Indeed. I chuckled when I looked over their journal article. The studies they chose to analyze were mainly the typical university studies using college students as subjects. I remember earning my degree at UCLA; it was required that we "volunteer" for several studies every year. How do you tease out the self-selection involved in data on those who not only made it to research-oriented universities but offer themselves up as subjects?

But, you might answer if you happened to take the time to read the journal article, Carothers and Reis just tried a new statistical approach on data that originally showed the sexes as psychologically polar. They found a way to say men and women aren't so different after all.

Beyond the fact they ignore using homogeneous populations, their study, which is
covered as a big deal, comes to a "duh" conclusion: Even though men score differently from women in most traditionally-recognized gender markers, there are plenty of men and women who respond in one or more psychological and social ways more like the other gender. The wife who takes charge of finances, the husband who enjoys childcare may be mighty feminine or masculine in the majority of their other interests and behaviors.

I reflect that showing men and women as interchangeable is essential to the ongoing effort to legalize same-sex marriage. The crux of the issue is whether men and women are uniquely joined, a "marriage of opposites," as I often call it, when they wed, or whether the institution has morphed into simply a declaration of commitment that any two people can make. If it's something special--bringing together two categories, male and female, that are compatible yet essentially different, it's worth preserving as it has always been. By shifting the definition to the joining of two-of-any-kind, America is bereft of any relationship that recognizes the reality of these basic differences.

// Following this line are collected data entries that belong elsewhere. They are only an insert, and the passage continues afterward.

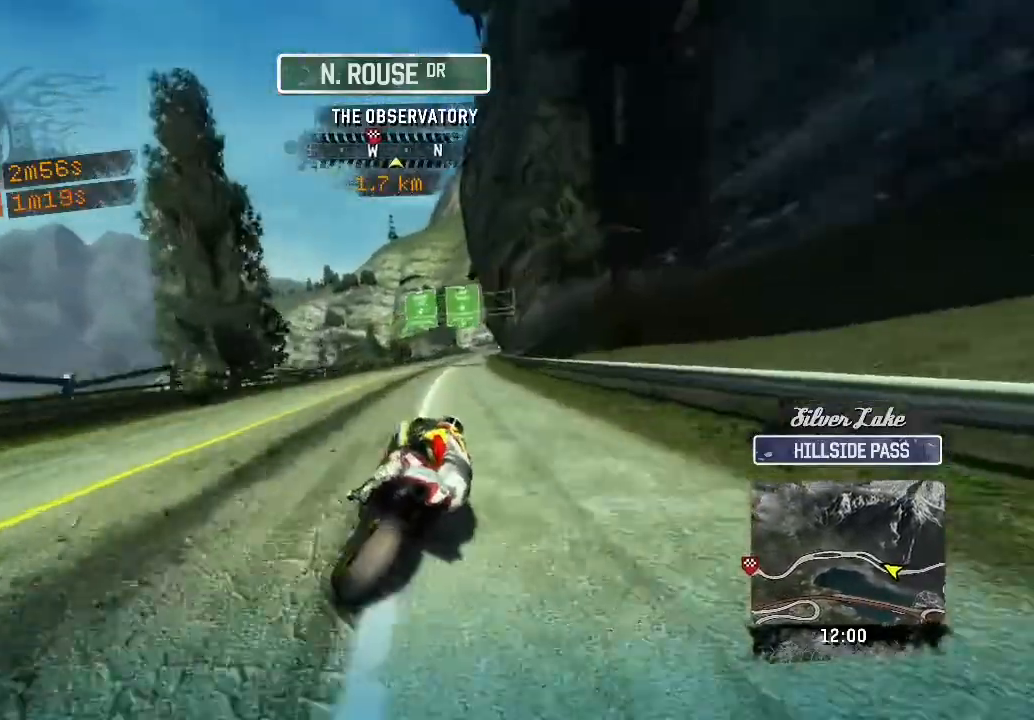
{"buttons": ["L2"], "left_stick": "up-left"}
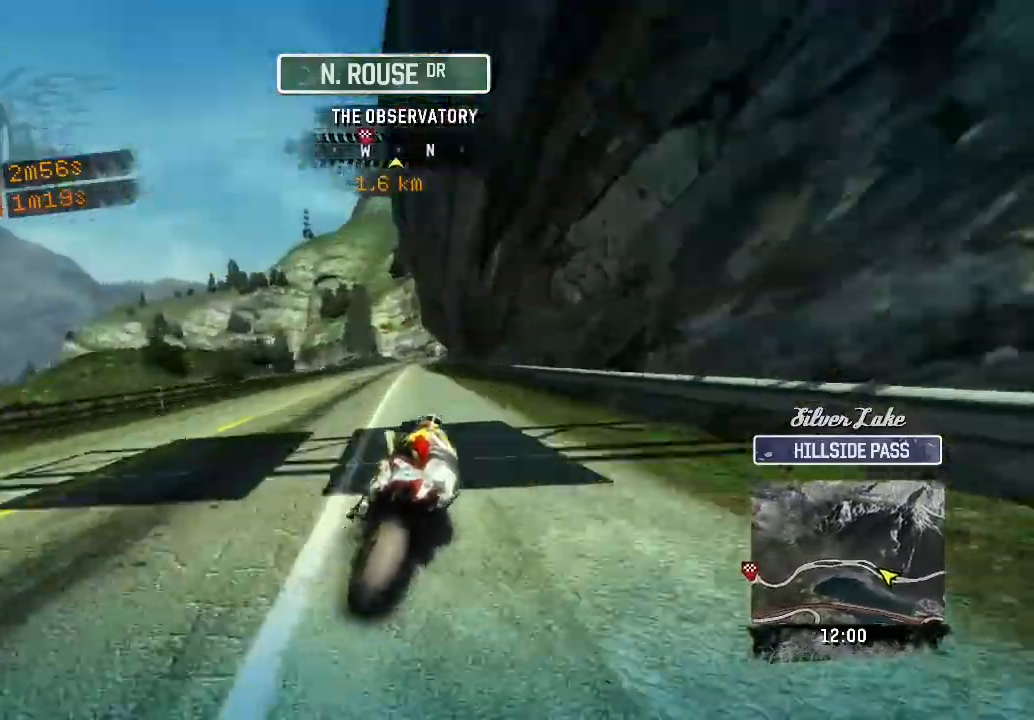
{"buttons": [], "left_stick": "up"}
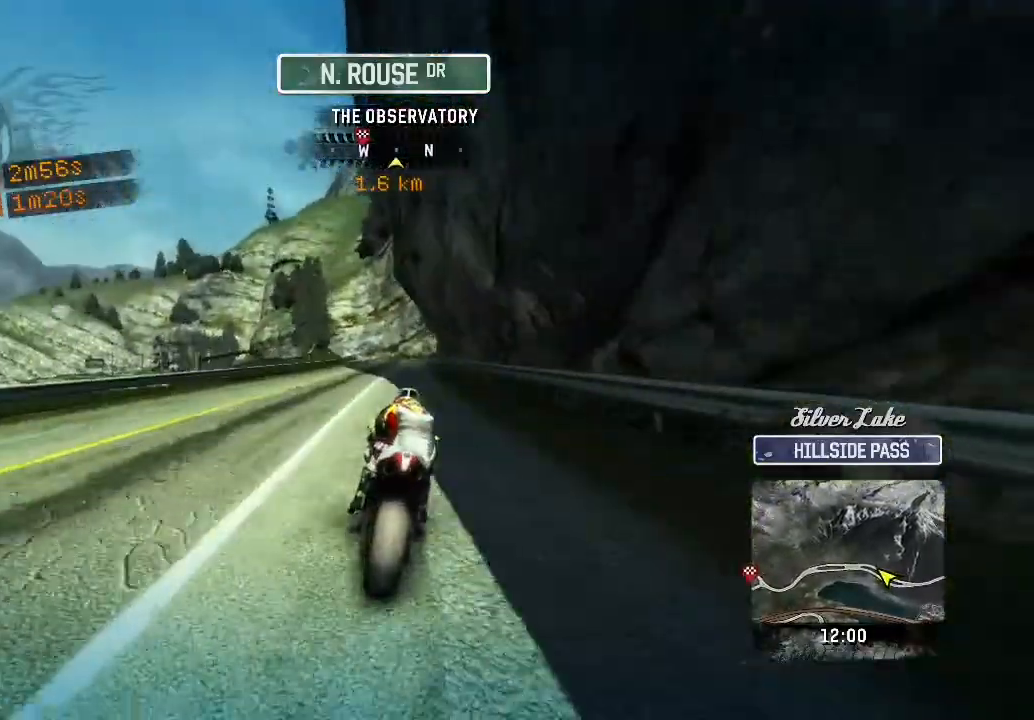
{"buttons": [], "left_stick": "up-left", "events": [[383, "left_stick", "up-left"]]}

And inherent differences between the genders are indeed reality. Ann Moir and David Jessel were the first to shock readers in 1989 with their description of brain research, Brain Sex: The Real Difference Between Men and Women. That was followed in 1997 with Deborah Blum's Sex on the Brain: The Biological Differences Between Men and Women. As the field of neuropsychology lept forward, Melissa Hines chronicled it in Brain Gender (2004), and a new stir erupted when neuropsychiatrist Louann Brizendine published The Female Brain (2006). Those are just the books I happen to have on my shelf; I'm sure you can buy many others that confirm the inescapable truth that men and women are hardwired differently, and that these differences profoundly affect attitudes, communication styles and behavior.

Of course men and women aren't all clump-able into two isolated camps, different on every measure. Of course plenty of men embrace stereotypically female interests, and ditto in reverse for women. But what's the gain in denying the plethora--the overwhelming landslide--of data that illuminate chasms that, by being recognized, allow for greater understanding and harmony?  You can reorganize studies to your heart's content to show that individuals are just that, but despite society's eagerness to say homosexuality is the same as heterosexuality, and men and women are interchangeable, certain essential differences cannot be erased, and gender is discernible in every cell of each human on the planet.